++++ ENTRIES SUPPLIED ++++
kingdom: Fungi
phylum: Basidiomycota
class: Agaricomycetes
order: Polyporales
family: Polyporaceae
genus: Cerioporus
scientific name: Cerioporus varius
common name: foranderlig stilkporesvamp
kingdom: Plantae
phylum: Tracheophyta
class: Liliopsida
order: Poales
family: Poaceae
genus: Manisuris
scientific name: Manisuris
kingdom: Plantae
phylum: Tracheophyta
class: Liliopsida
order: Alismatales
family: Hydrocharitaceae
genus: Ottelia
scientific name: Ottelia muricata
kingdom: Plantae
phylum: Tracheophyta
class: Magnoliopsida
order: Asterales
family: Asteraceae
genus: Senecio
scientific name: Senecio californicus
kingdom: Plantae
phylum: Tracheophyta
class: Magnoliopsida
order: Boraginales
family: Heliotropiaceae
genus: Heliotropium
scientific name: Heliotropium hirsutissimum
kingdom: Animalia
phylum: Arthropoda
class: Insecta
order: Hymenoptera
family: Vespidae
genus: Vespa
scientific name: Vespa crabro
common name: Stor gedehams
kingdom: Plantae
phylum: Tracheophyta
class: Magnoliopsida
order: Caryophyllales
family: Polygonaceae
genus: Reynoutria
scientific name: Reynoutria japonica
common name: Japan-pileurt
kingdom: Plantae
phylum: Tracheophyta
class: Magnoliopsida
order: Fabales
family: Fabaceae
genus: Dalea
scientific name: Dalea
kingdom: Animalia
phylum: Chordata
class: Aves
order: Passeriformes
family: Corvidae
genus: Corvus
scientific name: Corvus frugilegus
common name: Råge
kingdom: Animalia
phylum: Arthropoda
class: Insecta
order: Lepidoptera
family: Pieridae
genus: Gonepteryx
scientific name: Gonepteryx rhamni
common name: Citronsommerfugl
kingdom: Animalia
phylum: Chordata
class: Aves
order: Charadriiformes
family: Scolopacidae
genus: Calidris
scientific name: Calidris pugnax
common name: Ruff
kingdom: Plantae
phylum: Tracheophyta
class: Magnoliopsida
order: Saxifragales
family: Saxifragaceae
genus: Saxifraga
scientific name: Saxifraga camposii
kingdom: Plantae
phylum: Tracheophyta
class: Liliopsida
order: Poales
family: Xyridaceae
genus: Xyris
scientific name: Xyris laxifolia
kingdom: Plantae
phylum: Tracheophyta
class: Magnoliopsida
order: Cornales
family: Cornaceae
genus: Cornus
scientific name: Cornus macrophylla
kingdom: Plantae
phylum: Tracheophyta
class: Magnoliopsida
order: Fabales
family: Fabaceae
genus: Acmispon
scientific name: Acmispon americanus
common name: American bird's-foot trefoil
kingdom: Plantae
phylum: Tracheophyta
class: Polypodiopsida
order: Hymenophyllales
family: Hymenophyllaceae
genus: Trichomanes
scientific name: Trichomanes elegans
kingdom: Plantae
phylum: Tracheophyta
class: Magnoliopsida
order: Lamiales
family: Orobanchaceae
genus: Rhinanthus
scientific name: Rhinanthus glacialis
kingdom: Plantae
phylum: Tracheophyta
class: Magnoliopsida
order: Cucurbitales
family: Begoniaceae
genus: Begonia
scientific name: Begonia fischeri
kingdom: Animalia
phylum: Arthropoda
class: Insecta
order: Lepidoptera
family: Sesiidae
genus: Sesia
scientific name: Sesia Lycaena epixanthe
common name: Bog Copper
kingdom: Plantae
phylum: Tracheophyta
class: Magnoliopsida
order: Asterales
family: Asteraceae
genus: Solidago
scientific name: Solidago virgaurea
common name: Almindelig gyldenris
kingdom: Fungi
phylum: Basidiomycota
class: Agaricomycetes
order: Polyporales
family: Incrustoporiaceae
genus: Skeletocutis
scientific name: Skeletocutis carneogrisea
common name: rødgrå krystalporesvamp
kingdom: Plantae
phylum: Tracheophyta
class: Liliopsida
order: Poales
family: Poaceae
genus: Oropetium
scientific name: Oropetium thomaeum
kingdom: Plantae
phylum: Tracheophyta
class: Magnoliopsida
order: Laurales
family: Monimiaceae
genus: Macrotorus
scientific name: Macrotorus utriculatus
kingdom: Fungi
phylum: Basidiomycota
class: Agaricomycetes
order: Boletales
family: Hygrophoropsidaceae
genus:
++++
PROBLEM TO WORK ON> Reproduce these lines with every instance of "common name" replaced by "vernacular name", keeping everything else unchanged.

TASK OUTPUT>
kingdom: Fungi
phylum: Basidiomycota
class: Agaricomycetes
order: Polyporales
family: Polyporaceae
genus: Cerioporus
scientific name: Cerioporus varius
vernacular name: foranderlig stilkporesvamp
kingdom: Plantae
phylum: Tracheophyta
class: Liliopsida
order: Poales
family: Poaceae
genus: Manisuris
scientific name: Manisuris
kingdom: Plantae
phylum: Tracheophyta
class: Liliopsida
order: Alismatales
family: Hydrocharitaceae
genus: Ottelia
scientific name: Ottelia muricata
kingdom: Plantae
phylum: Tracheophyta
class: Magnoliopsida
order: Asterales
family: Asteraceae
genus: Senecio
scientific name: Senecio californicus
kingdom: Plantae
phylum: Tracheophyta
class: Magnoliopsida
order: Boraginales
family: Heliotropiaceae
genus: Heliotropium
scientific name: Heliotropium hirsutissimum
kingdom: Animalia
phylum: Arthropoda
class: Insecta
order: Hymenoptera
family: Vespidae
genus: Vespa
scientific name: Vespa crabro
vernacular name: Stor gedehams
kingdom: Plantae
phylum: Tracheophyta
class: Magnoliopsida
order: Caryophyllales
family: Polygonaceae
genus: Reynoutria
scientific name: Reynoutria japonica
vernacular name: Japan-pileurt
kingdom: Plantae
phylum: Tracheophyta
class: Magnoliopsida
order: Fabales
family: Fabaceae
genus: Dalea
scientific name: Dalea
kingdom: Animalia
phylum: Chordata
class: Aves
order: Passeriformes
family: Corvidae
genus: Corvus
scientific name: Corvus frugilegus
vernacular name: Råge
kingdom: Animalia
phylum: Arthropoda
class: Insecta
order: Lepidoptera
family: Pieridae
genus: Gonepteryx
scientific name: Gonepteryx rhamni
vernacular name: Citronsommerfugl
kingdom: Animalia
phylum: Chordata
class: Aves
order: Charadriiformes
family: Scolopacidae
genus: Calidris
scientific name: Calidris pugnax
vernacular name: Ruff
kingdom: Plantae
phylum: Tracheophyta
class: Magnoliopsida
order: Saxifragales
family: Saxifragaceae
genus: Saxifraga
scientific name: Saxifraga camposii
kingdom: Plantae
phylum: Tracheophyta
class: Liliopsida
order: Poales
family: Xyridaceae
genus: Xyris
scientific name: Xyris laxifolia
kingdom: Plantae
phylum: Tracheophyta
class: Magnoliopsida
order: Cornales
family: Cornaceae
genus: Cornus
scientific name: Cornus macrophylla
kingdom: Plantae
phylum: Tracheophyta
class: Magnoliopsida
order: Fabales
family: Fabaceae
genus: Acmispon
scientific name: Acmispon americanus
vernacular name: American bird's-foot trefoil
kingdom: Plantae
phylum: Tracheophyta
class: Polypodiopsida
order: Hymenophyllales
family: Hymenophyllaceae
genus: Trichomanes
scientific name: Trichomanes elegans
kingdom: Plantae
phylum: Tracheophyta
class: Magnoliopsida
order: Lamiales
family: Orobanchaceae
genus: Rhinanthus
scientific name: Rhinanthus glacialis
kingdom: Plantae
phylum: Tracheophyta
class: Magnoliopsida
order: Cucurbitales
family: Begoniaceae
genus: Begonia
scientific name: Begonia fischeri
kingdom: Animalia
phylum: Arthropoda
class: Insecta
order: Lepidoptera
family: Sesiidae
genus: Sesia
scientific name: Sesia Lycaena epixanthe
vernacular name: Bog Copper
kingdom: Plantae
phylum: Tracheophyta
class: Magnoliopsida
order: Asterales
family: Asteraceae
genus: Solidago
scientific name: Solidago virgaurea
vernacular name: Almindelig gyldenris
kingdom: Fungi
phylum: Basidiomycota
class: Agaricomycetes
order: Polyporales
family: Incrustoporiaceae
genus: Skeletocutis
scientific name: Skeletocutis carneogrisea
vernacular name: rødgrå krystalporesvamp
kingdom: Plantae
phylum: Tracheophyta
class: Liliopsida
order: Poales
family: Poaceae
genus: Oropetium
scientific name: Oropetium thomaeum
kingdom: Plantae
phylum: Tracheophyta
class: Magnoliopsida
order: Laurales
family: Monimiaceae
genus: Macrotorus
scientific name: Macrotorus utriculatus
kingdom: Fungi
phylum: Basidiomycota
class: Agaricomycetes
order: Boletales
family: Hygrophoropsidaceae
genus:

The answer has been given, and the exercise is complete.